**Activity:**
Among the lines below, return each one that contains the word "routes".

**Input records:**

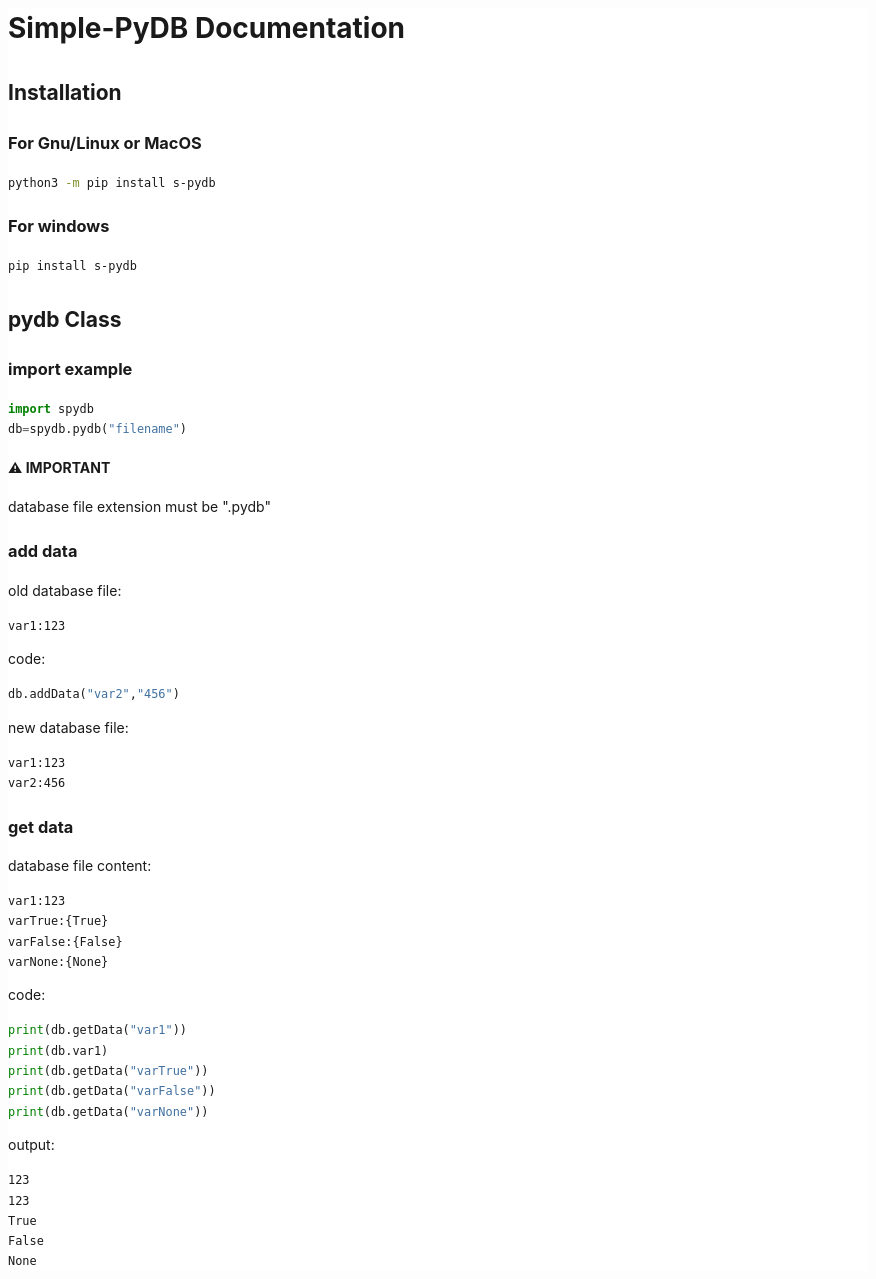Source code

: # Simple-PyDB Documentation

## Installation
### For Gnu/Linux or MacOS
```bash
python3 -m pip install s-pydb
```
### For windows
```
pip install s-pydb
```

## pydb Class
### import example
```py
import spydb
db=spydb.pydb("filename")
```

#### ⚠ IMPORTANT
database file extension must be ".pydb"

### add data
old database file:
```plaintext
var1:123
```
code:
```py
db.addData("var2","456")
```
new database file:
```plaintext
var1:123
var2:456
```

### get data
database file content:
```plaintext
var1:123
varTrue:{True}
varFalse:{False}
varNone:{None}
```
code:
```py
print(db.getData("var1"))
print(db.var1)
print(db.getData("varTrue"))
print(db.getData("varFalse"))
print(db.getData("varNone"))
```
output:
```plaintext
123
123
True
False
None
```
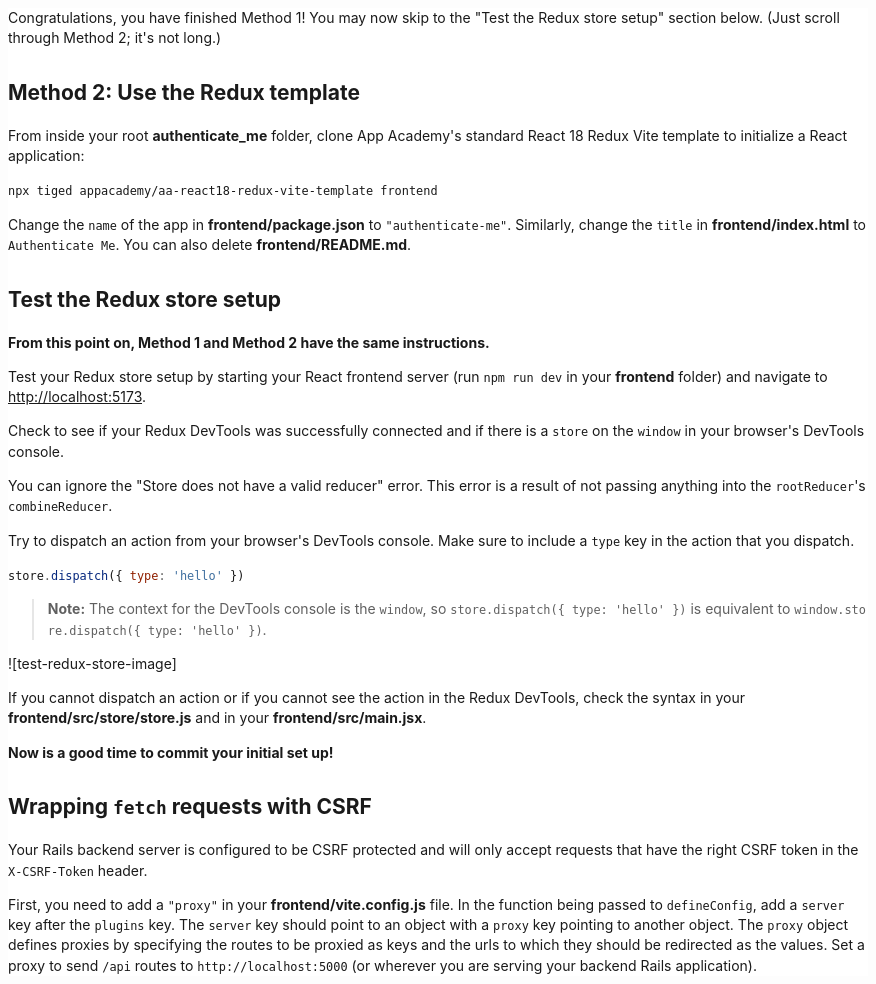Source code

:Congratulations, you have finished Method 1! You may now skip to the "Test the
Redux store setup" section below. (Just scroll through Method 2; it's not long.)

## Method 2: Use the Redux template

From inside your root __authenticate_me__ folder, clone App Academy's standard
React 18 Redux Vite template to initialize a React application:

```bash
npx tiged appacademy/aa-react18-redux-vite-template frontend
```

Change the `name` of the app in __frontend/package.json__ to
`"authenticate-me"`. Similarly, change the `title` in __frontend/index.html__ to
`Authenticate Me`. You can also delete __frontend/README.md__.

## Test the Redux store setup

**From this point on, Method 1 and Method 2 have the same instructions.**

Test your Redux store setup by starting your React frontend server (run `npm run
dev` in your __frontend__ folder) and navigate to [http://localhost:5173].

Check to see if your Redux DevTools was successfully connected and if there is a
`store` on the `window` in your browser's DevTools console.

You can ignore the "Store does not have a valid reducer" error. This error is a
result of not passing anything into the `rootReducer`'s `combineReducer`.

Try to dispatch an action from your browser's DevTools console. Make sure to
include a `type` key in the action that you dispatch.

```js
store.dispatch({ type: 'hello' })
```

> **Note:** The context for the DevTools console is the `window`, so
> `store.dispatch({ type: 'hello' })` is equivalent to `window.store.dispatch({
> type: 'hello' })`.

![test-redux-store-image]

If you cannot dispatch an action or if you cannot see the action in the Redux
DevTools, check the syntax in your __frontend/src/store/store.js__ and in your
__frontend/src/main.jsx__.

**Now is a good time to commit your initial set up!**

## Wrapping `fetch` requests with CSRF

Your Rails backend server is configured to be CSRF protected and will only
accept requests that have the right CSRF token in the `X-CSRF-Token` header.

First, you need to add a `"proxy"` in your __frontend/vite.config.js__ file. In
the function being passed to `defineConfig`, add a `server` key after the
`plugins` key. The `server` key should point to an object with a `proxy` key
pointing to another object. The `proxy` object defines proxies by specifying the
routes to be proxied as keys and the urls to which they should be redirected as
the values. Set a proxy to send `/api` routes to `http://localhost:5000` (or
wherever you are serving your backend Rails application).


[http://localhost:5173]: http://localhost:5173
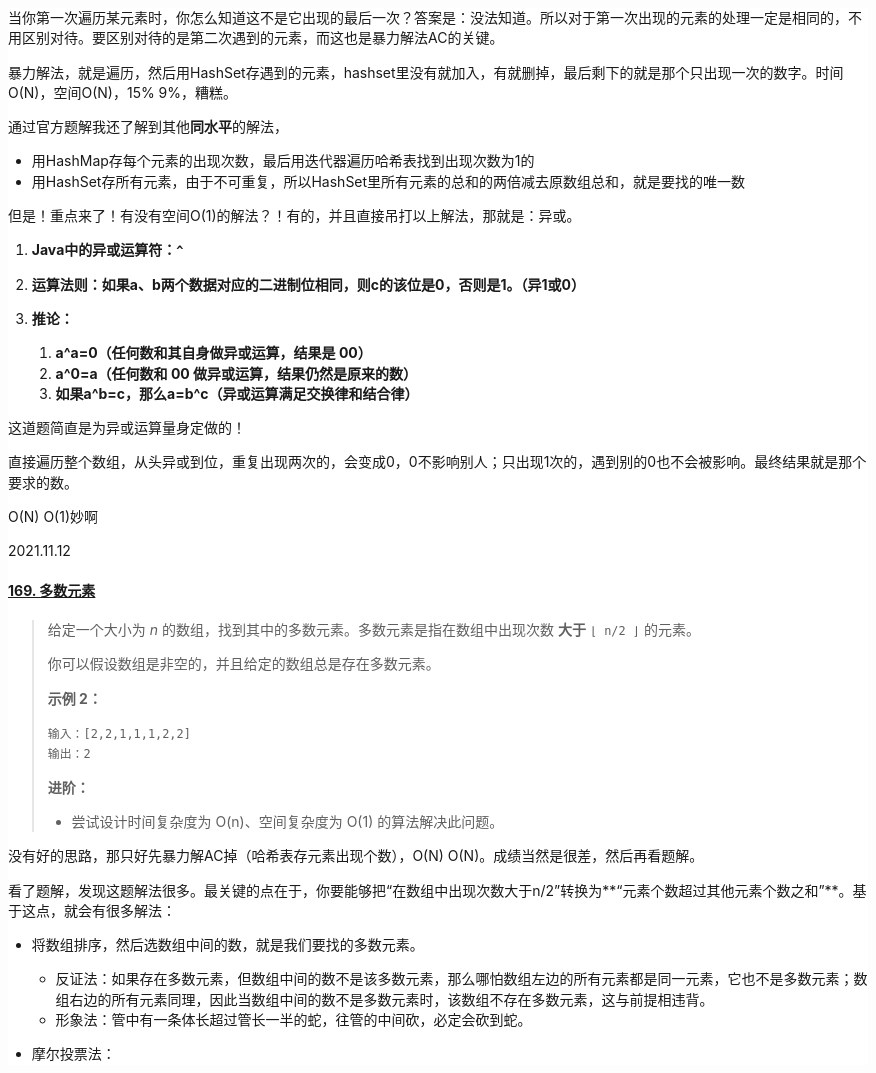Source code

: 当你第一次遍历某元素时，你怎么知道这不是它出现的最后一次？答案是：没法知道。所以对于第一次出现的元素的处理一定是相同的，不用区别对待。要区别对待的是第二次遇到的元素，而这也是暴力解法AC的关键。

暴力解法，就是遍历，然后用HashSet存遇到的元素，hashset里没有就加入，有就删掉，最后剩下的就是那个只出现一次的数字。时间O(N)，空间O(N)，15% 9%，糟糕。

通过官方题解我还了解到其他**同水平**的解法，

* 用HashMap存每个元素的出现次数，最后用迭代器遍历哈希表找到出现次数为1的
* 用HashSet存所有元素，由于不可重复，所以HashSet里所有元素的总和的两倍减去原数组总和，就是要找的唯一数

但是！重点来了！有没有空间O(1)的解法？！有的，并且直接吊打以上解法，那就是：异或。

1. **Java中的异或运算符：`^`**

2. **运算法则：如果a、b两个数据对应的二进制位相同，则c的该位是0，否则是1。（异1或0）**

3. **推论：**
   1. **a^a=0（任何数和其自身做异或运算，结果是 00）**
   2. **a^0=a（任何数和 00 做异或运算，结果仍然是原来的数）**
   3. **如果a^b=c，那么a=b^c（异或运算满足交换律和结合律）**

这道题简直是为异或运算量身定做的！

直接遍历整个数组，从头异或到位，重复出现两次的，会变成0，0不影响别人；只出现1次的，遇到别的0也不会被影响。最终结果就是那个要求的数。

O(N) O(1)妙啊

2021.11.12



#### [169. 多数元素](https://leetcode-cn.com/problems/majority-element/)

> 给定一个大小为 *n* 的数组，找到其中的多数元素。多数元素是指在数组中出现次数 **大于** `⌊ n/2 ⌋` 的元素。
>
> 你可以假设数组是非空的，并且给定的数组总是存在多数元素。
>
> **示例 2：**
>
> ```
> 输入：[2,2,1,1,1,2,2]
> 输出：2
> ```
>
> **进阶：**
>
> - 尝试设计时间复杂度为 O(n)、空间复杂度为 O(1) 的算法解决此问题。

没有好的思路，那只好先暴力解AC掉（哈希表存元素出现个数），O(N) O(N)。成绩当然是很差，然后再看题解。

看了题解，发现这题解法很多。最关键的点在于，你要能够把“在数组中出现次数大于n/2”转换为**“元素个数超过其他元素个数之和”**。基于这点，就会有很多解法：

* 将数组排序，然后选数组中间的数，就是我们要找的多数元素。

  * 反证法：如果存在多数元素，但数组中间的数不是该多数元素，那么哪怕数组左边的所有元素都是同一元素，它也不是多数元素；数组右边的所有元素同理，因此当数组中间的数不是多数元素时，该数组不存在多数元素，这与前提相违背。
  * 形象法：管中有一条体长超过管长一半的蛇，往管的中间砍，必定会砍到蛇。

* 摩尔投票法：
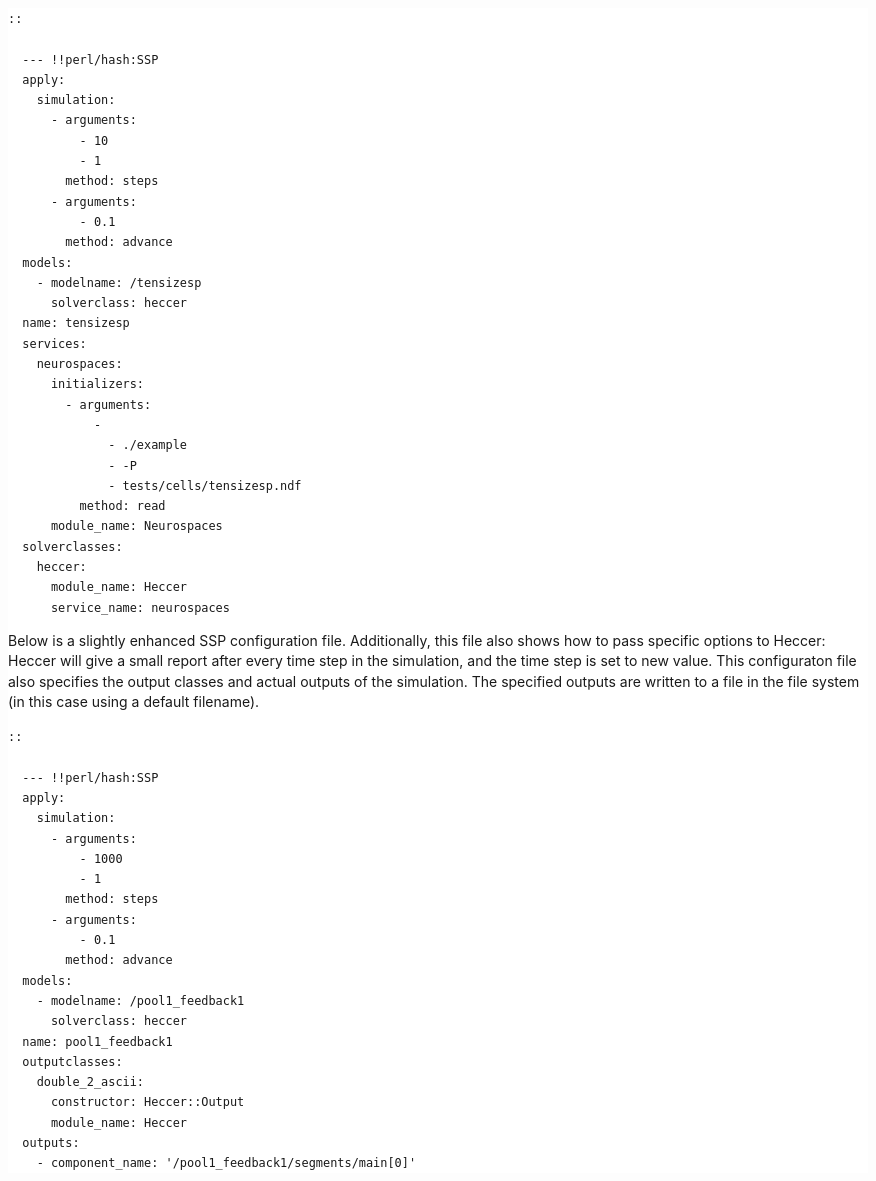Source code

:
 ```
::

  --- !!perl/hash:SSP
  apply:
    simulation:
      - arguments:
          - 10
          - 1
        method: steps
      - arguments:
          - 0.1
        method: advance
  models:
    - modelname: /tensizesp
      solverclass: heccer
  name: tensizesp
  services:
    neurospaces:
      initializers:
        - arguments:
            -
              - ./example
              - -P
              - tests/cells/tensizesp.ndf
          method: read
      module_name: Neurospaces
  solverclasses:
    heccer:
      module_name: Heccer
      service_name: neurospaces
```


Below is a slightly enhanced SSP configuration file. Additionally,
this file also shows how to pass specific options to Heccer: Heccer
will give a small report after every time step in the simulation, and
the time step is set to new value. This configuraton file also
specifies the output classes and actual outputs of the simulation. The
specified outputs are written to a file in the file system (in this
case using a default filename).

```
::

  --- !!perl/hash:SSP
  apply:
    simulation:
      - arguments:
          - 1000
          - 1
        method: steps
      - arguments:
          - 0.1
        method: advance
  models:
    - modelname: /pool1_feedback1
      solverclass: heccer
  name: pool1_feedback1
  outputclasses:
    double_2_ascii:
      constructor: Heccer::Output
      module_name: Heccer
  outputs:
    - component_name: '/pool1_feedback1/segments/main[0]'
```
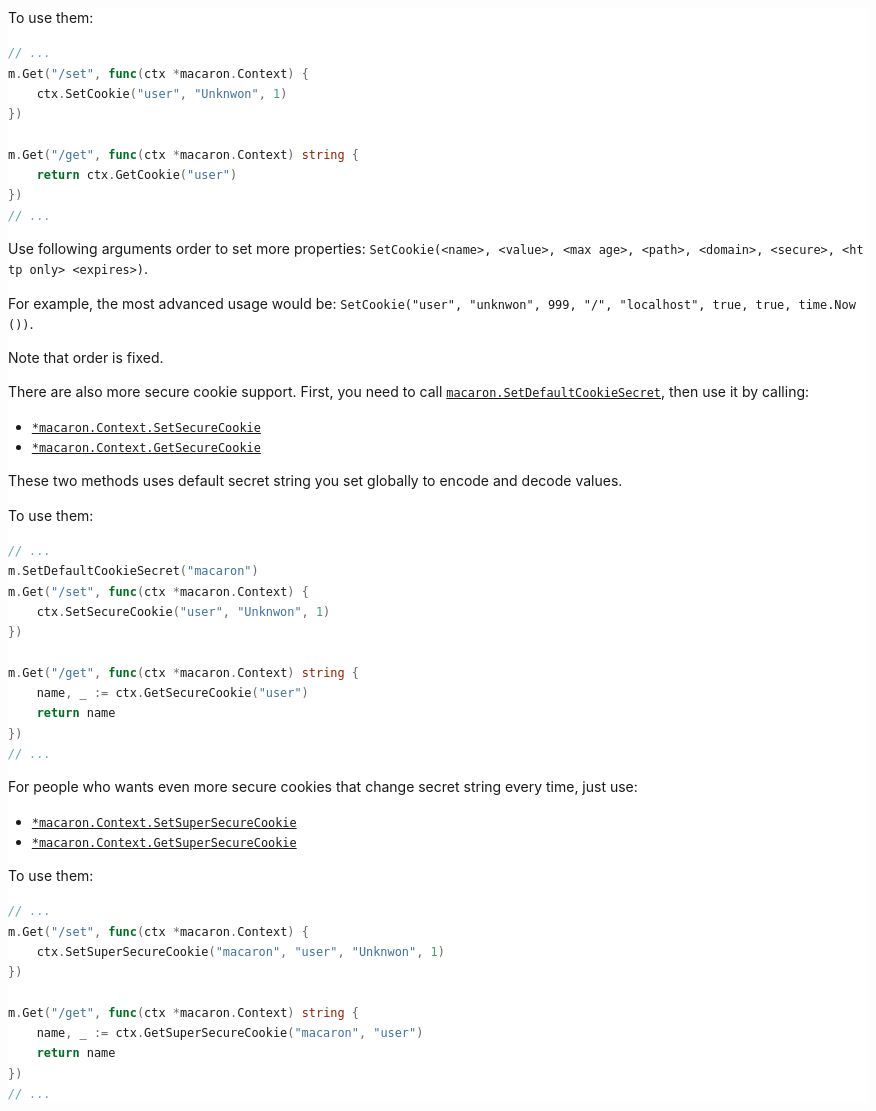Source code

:To use them:

```go
// ...
m.Get("/set", func(ctx *macaron.Context) {
	ctx.SetCookie("user", "Unknwon", 1)
})

m.Get("/get", func(ctx *macaron.Context) string {
	return ctx.GetCookie("user")
})
// ...
```

Use following arguments order to set more properties: `SetCookie(<name>, <value>, <max age>, <path>, <domain>, <secure>, <http only> <expires>)`.

For example, the most advanced usage would be: `SetCookie("user", "unknwon", 999, "/", "localhost", true, true, time.Now())`.

Note that order is fixed.

There are also more secure cookie support. First, you need to call [`macaron.SetDefaultCookieSecret`](https://gowalker.org/gopkg.in/macaron.v1#Macaron_SetDefaultCookieSecret), then use it by calling:

- [`*macaron.Context.SetSecureCookie`](https://gowalker.org/gopkg.in/macaron.v1#Context_SetSecureCookie)
- [`*macaron.Context.GetSecureCookie`](https://gowalker.org/gopkg.in/macaron.v1#Context_GetSecureCookie)

These two methods uses default secret string you set globally to encode and decode values.

To use them:

```go
// ...
m.SetDefaultCookieSecret("macaron")
m.Get("/set", func(ctx *macaron.Context) {
	ctx.SetSecureCookie("user", "Unknwon", 1)
})

m.Get("/get", func(ctx *macaron.Context) string {
	name, _ := ctx.GetSecureCookie("user")
	return name
})
// ...
```

For people who wants even more secure cookies that change secret string every time, just use:

- [`*macaron.Context.SetSuperSecureCookie`](https://gowalker.org/gopkg.in/macaron.v1#Context_SetSuperSecureCookie)
- [`*macaron.Context.GetSuperSecureCookie`](https://gowalker.org/gopkg.in/macaron.v1#Context_GetSuperSecureCookie)

To use them:

```go
// ...
m.Get("/set", func(ctx *macaron.Context) {
	ctx.SetSuperSecureCookie("macaron", "user", "Unknwon", 1)
})

m.Get("/get", func(ctx *macaron.Context) string {
	name, _ := ctx.GetSuperSecureCookie("macaron", "user")
	return name
})
// ...
```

**Solution for this task:**
routes to be proxied as keys and the urls to which they should be redirected as
the values. Set a proxy to send `/api` routes to `http://localhost:5000` (or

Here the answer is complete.